The algorithm for the Jacobi method is relatively straightforward. We begin with the following matrix equation:

\begin{eqnarray*} Ax = b \end{eqnarray*}$A$ is split into the sum of two separate matrices, $D$ and $R$, such that $A=D+R$. $D_{ii} = A_{ii}$, but $D_{ij}=0$, for $i\neq j$. $R$ is essentially the opposite. $R_{ii} = 0$, but $R_{ij} = A_{ij}$ for $i \neq j$. The solution to the equation, i.e. the value of $x$, is given by the following iterative equation:

\begin{eqnarray*} x^{(k+1)} = D^{-1}(b-Rx^{(k)}). \end{eqnarray*}We will make use of the NumPy library to speed up the calculation of the Jacobi method. NumPy is significantly more efficient than writing an implementation in pure Python. The iterative nature of the Jacobi method means that any increases in speed within each iteration can have a large impact on the overall calculation.

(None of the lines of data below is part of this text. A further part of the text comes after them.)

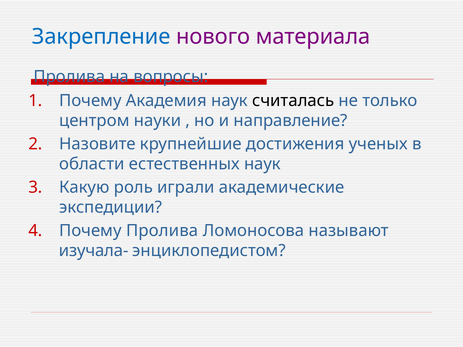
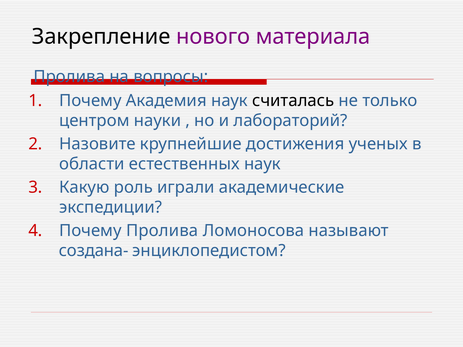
Закрепление colour: blue -> black
направление: направление -> лабораторий
изучала-: изучала- -> создана-
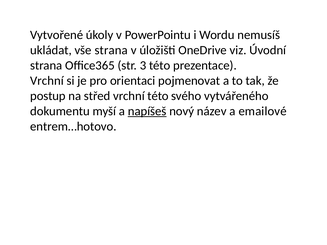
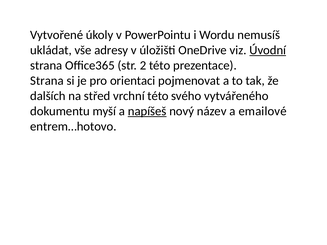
vše strana: strana -> adresy
Úvodní underline: none -> present
3: 3 -> 2
Vrchní at (47, 81): Vrchní -> Strana
postup: postup -> dalších
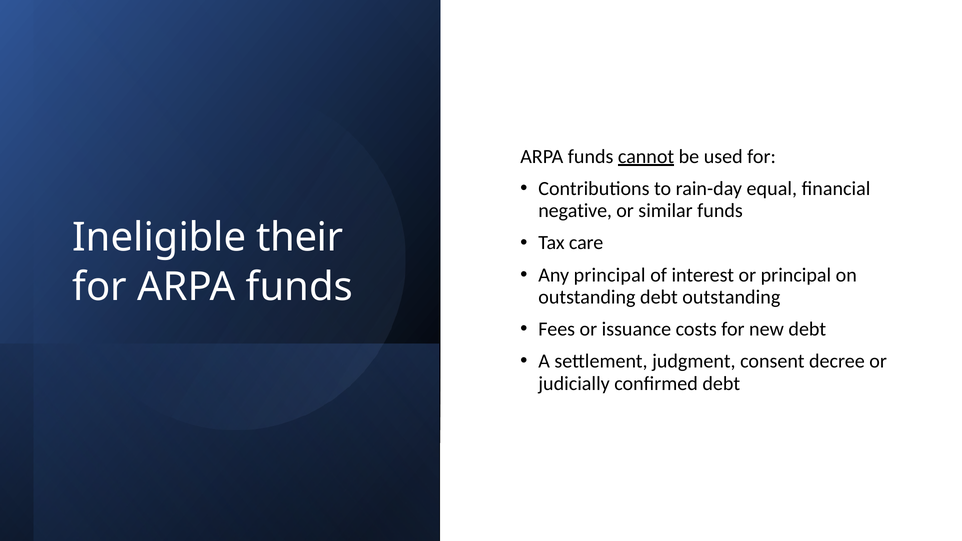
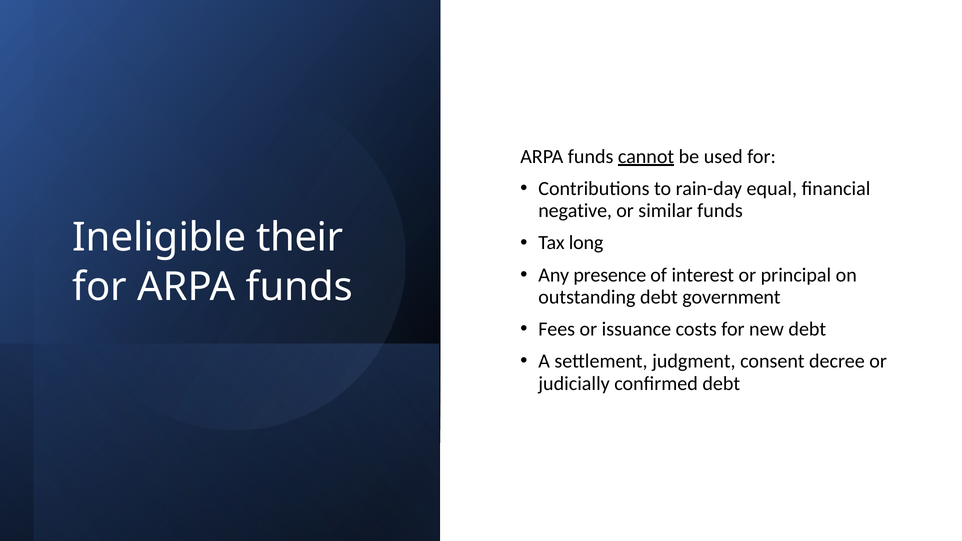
care: care -> long
Any principal: principal -> presence
debt outstanding: outstanding -> government
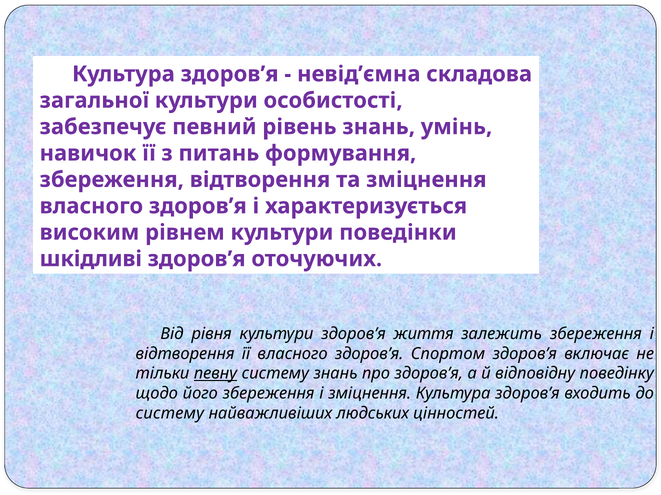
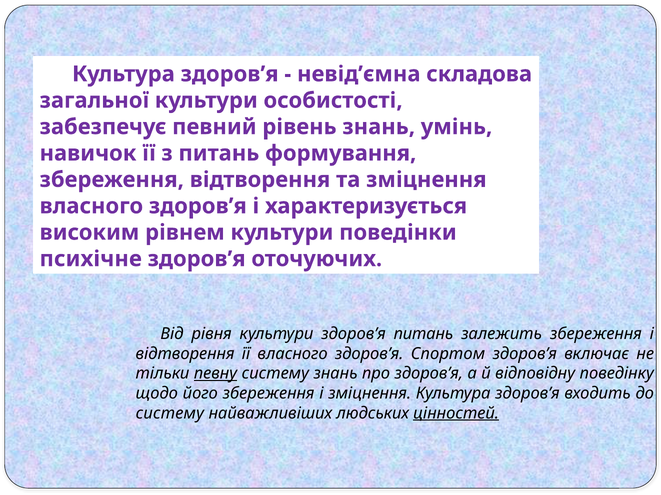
шкідливі: шкідливі -> психічне
здоров’я життя: життя -> питань
цінностей underline: none -> present
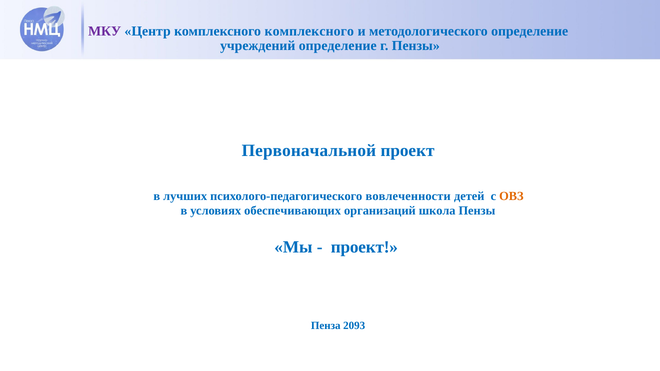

*Note that this implementation uses a predetermined number of steps when converging upon the correct solution. Depending upon your needs in production, you may wish to use a residual tolerance method. For that you will need to take a look at the spectral radius.*

Here is the implementation via NumPy:

```
from pprint import pprint
from numpy import array, zeros, diag, diagflat, dot
def jacobi(A,b,N=25,x=None):
"""Solves the equation Ax=b via the Jacobi iterative method."""
# Create an initial guess if needed
if x is None:
x = zeros(len(A[0]))
# Create a vector of the diagonal elements of A
# and subtract them from A
D = diag(A)
R = A - diagflat(D)
# Iterate for N times
for i in range(N):
x = (b - dot(R,x)) / D
return x
A = array([[2.0,1.0],[5.0,7.0]])
b = array([11.0,13.0])
guess = array([1.0,1.0])
sol = jacobi(A,b,N=25,x=guess)
print "A:"
pprint(A)
print "b:"
pprint(b)
print "x:"
pprint(sol)
```

The output from the NumPy implementation is given below:

```
A:
array([[ 2., 1.],
[ 5., 7.]])
b:
array([ 11., 13.])
x:
array([ 7.11110202, -3.22220342])
```

We can see that after 25 iterations, the output is as given by the Wikipedia article on the Jacobi Method, up to the difference in significant figures.